One last thing is that it took four men to operate this machine: an engineer, firman, steersman, and conductor. Another tool was the Peavy stick. The Peavy stick was a tool that logging people used while they were on the logs. It had a hook on the end with a handle and was used to turn the logs and bring them down the river.
The trees from northern Maine that were normally shipped down the Kennebec River were mainly pines. When they got shipped down the Kennebec, they went to the Steam and Boom Company in Hallowell. The Steam and Boom Company collected all the logs and put them through a saw mill. The saw mill would make the logs in different shapes and sizes, so they could sell the logs to citizens who were in need of lumber. People used logs to make houses,build ships, create fires, heat their homes, and cook food.
Pine log drive on Machias River, ca. 1950
Ambajejus Boom House Museum
It was in the early 1900s when they logged and worked very hard along the Kennebec River. The shoes that loggers wore had spikes on them to keep them balanced on the logs. Also, loggers used an axe called the double bit axe that was very dangerous because of its two axe blades on both sides.

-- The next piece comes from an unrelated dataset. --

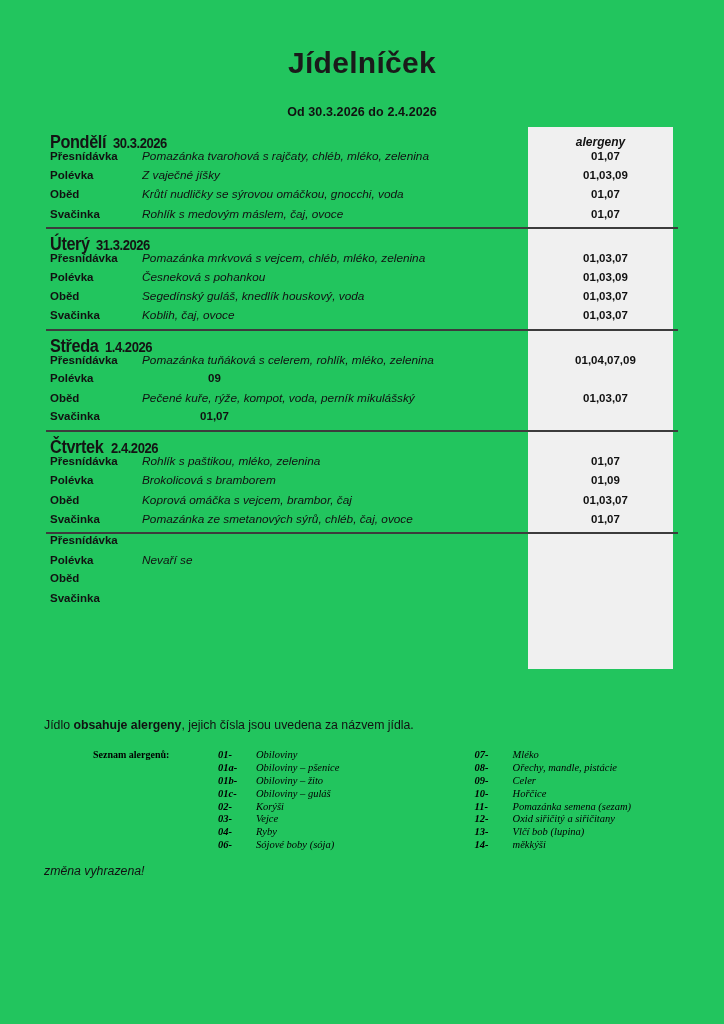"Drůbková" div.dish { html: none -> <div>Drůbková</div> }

One double bit axe cost $15, but to make it, it would be cheaper at $5. Back then, they used to make some of their own tools, instead of buying them, just to save money.
A typical tool of that time period cost around $10. Another type of logger’s tool was called a peavy which had two spikes on the end and was used to lead logs and direct them to where they needed to go. Loggers depended on those tools to get the job done.
Logging tools were very expensive, so people chose to make their own tools out of wood and metal. Wood wasnʼt expensive at all, for it was natural and was in major production, but metal, on the other hand,was hard to find and was not in major production. Therefore, the metal was a lot more expensive than the wood.
An axe would be a lot harder to make than a hammer. A axe would take about two full weeks to make while a hammer would take at least four days to a week to make. The toolmaking was a long process because first a blacksmith had to bend and form an axe or a hammer head to put on the handle. Making the handle was time-consuming to slowly shave off the wood until forming a handle. A final step was to make the tool slip resistant, so it didnʼt slip when hammering or chopping wood.